Suédois lui aussi, pièce-maîtresse de la défense olympienne des années 1950. Eclipsé... comme l'attaquants des 60s le camerounais Yegba Maya.
Alain Proviste Niveau : Ligue 1
 //  17:07  //  Aficionado de l'Argentine
Note : 1
Ah non, très juste ! Mais les deux auraient largement mérité une place dans un top OM... J'avais d'ailleurs zappé ce bon vieux Joseph qui doit figurer dans le top 10 des buteurs marseillais (voire mieux peut-être) !
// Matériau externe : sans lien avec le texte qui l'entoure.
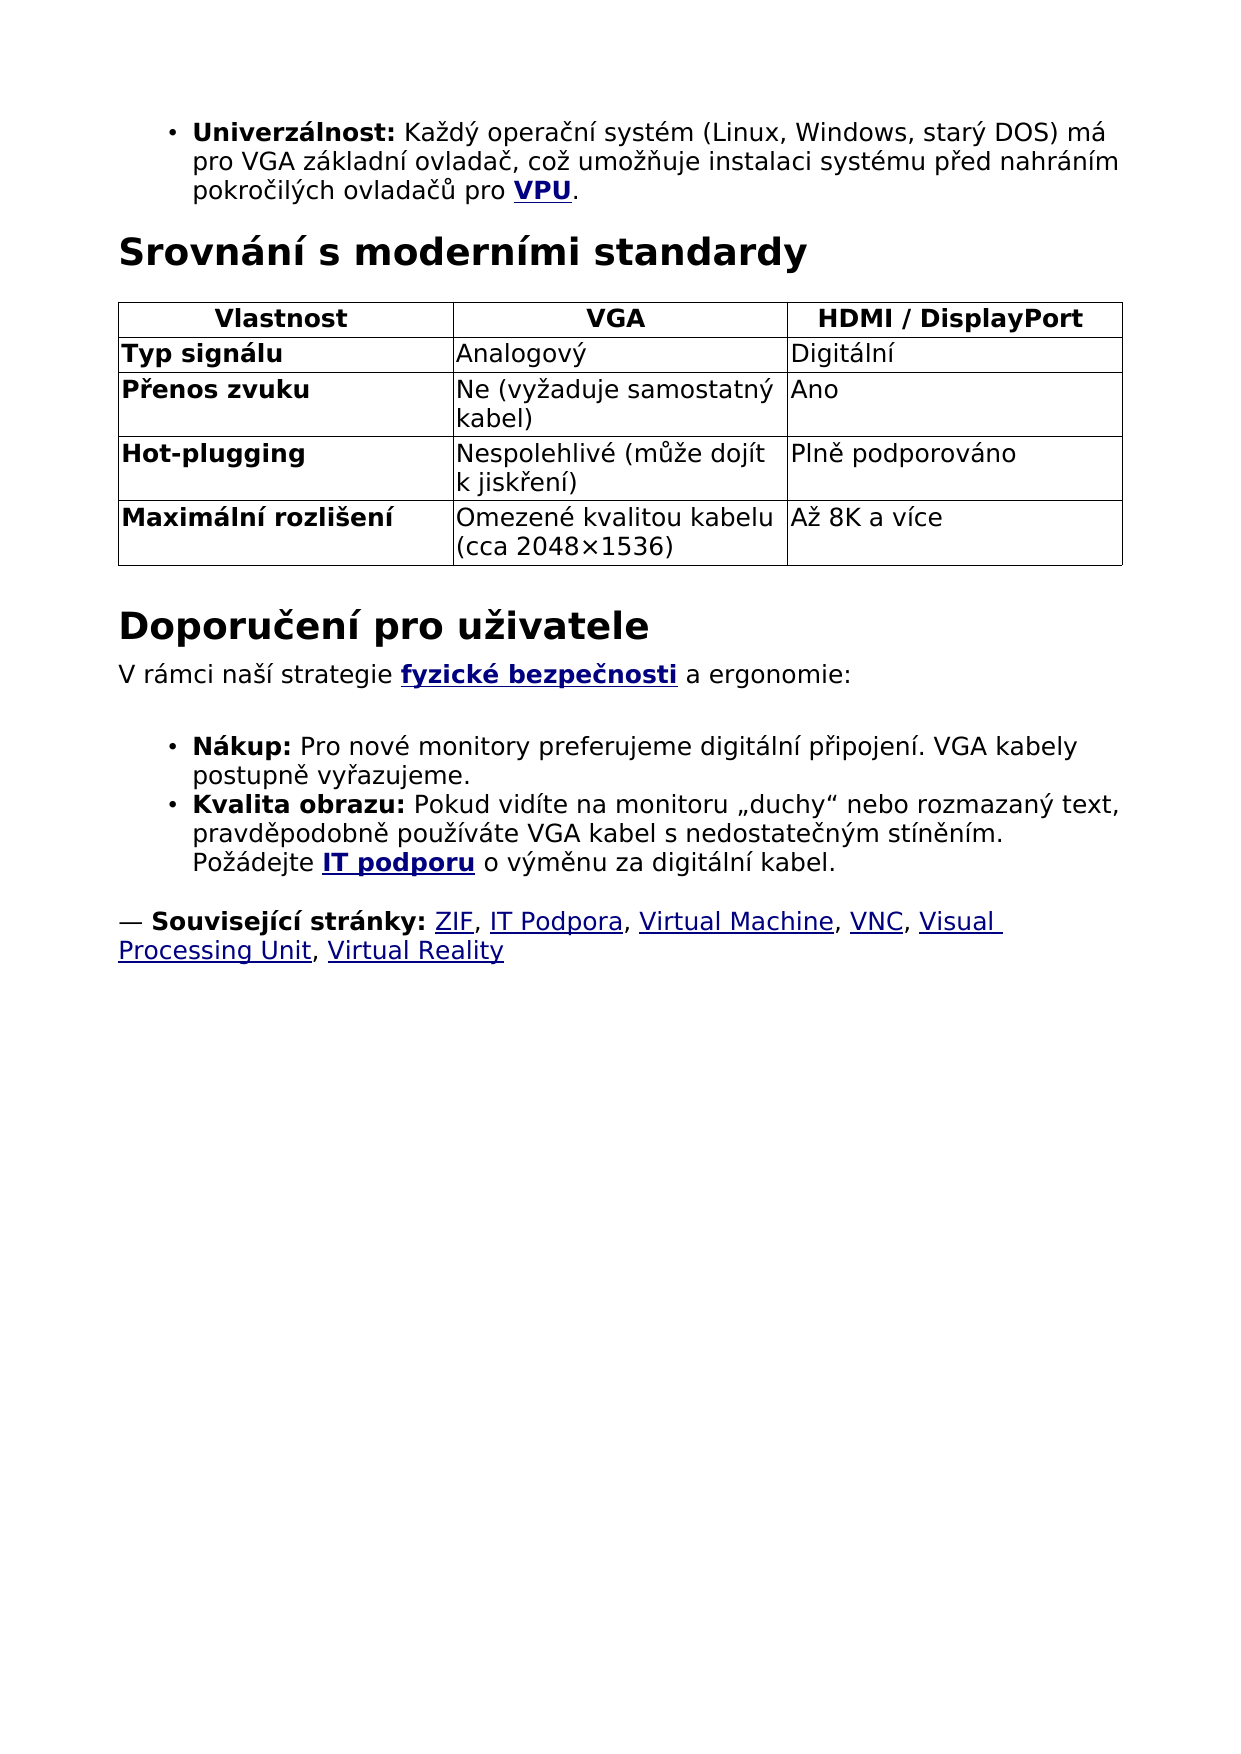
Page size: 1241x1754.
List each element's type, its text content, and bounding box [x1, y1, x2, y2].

Ce commentaire a été modifié.
 //  17:19  //  Amoureux de la Bolivie
@Alain
pour ta future-prochaine liste des 50 oubliés de ce classement ;)
2 autres noms pour le plaisir : Jules Devaquez et Georges Dard, c'est mieux que Jambay et Titi Camara...
Fred Astaire Niveau : Ligue 2
Gunnar Johansson dit Gunnar Johansson né le 29 février 1924 à Hjertun (Suède) et mort le 14 février 2003 à Aix-en-Provence1.

Révélé au Göteborgs AIS en 1949, il est sélectionné pour la Coupe du monde de football de 1950 au Brésil où il joue deux matches. La Suède termine troisième.
Il rejoint alors l'Olympique de Marseille. Il devient très vite la pièce maîtresse de la défense olympienne, comme l'est son compatriote Gunnar Andersson en attaque. Il est finaliste de la Coupe de France en 1954.
Il quitte l'OM pour l'AS Aix, en 1958 où il termine sa carrière professionnelle comme entraîneur-joueur en 1960-1961.
7 réponses à ce commentaire.
Alain Proviste Niveau : Ligue 1
 //  16:39  //  Aficionado de l'Argentine
Conclusion : c'est vraiment dommage de ne pas avoir fait de top 100, il y avait largement la matière pour !
HansMoleman Niveau : DHR
Bon, tout le monde la connait, mais quand même, cette phase de jeu, et l'intensité dans ce match...

https://youtu.be/qyIAeJbvkYg?t=45m11s
Alain Proviste Niveau : Ligue 1
 //  17:09  //  Aficionado de l'Argentine
L'un des buts les plus mythiques de l'histoire de l'OM !
Je me le repasse parfois dans les périodes de déprime ou de sales défaites olympiennes (comme la tête de Boli à Munich ou la patate de Sauzée contre Paris)...^^
HansMoleman Niveau : DHR
Je comprends, les repères et les zones de confort, c'est important.
T'as aussi le but de Brandao contre l'Inter, mais c'est pour des pathologies plus sévères. J'espère que t'auras pas besoin d'en arriver là.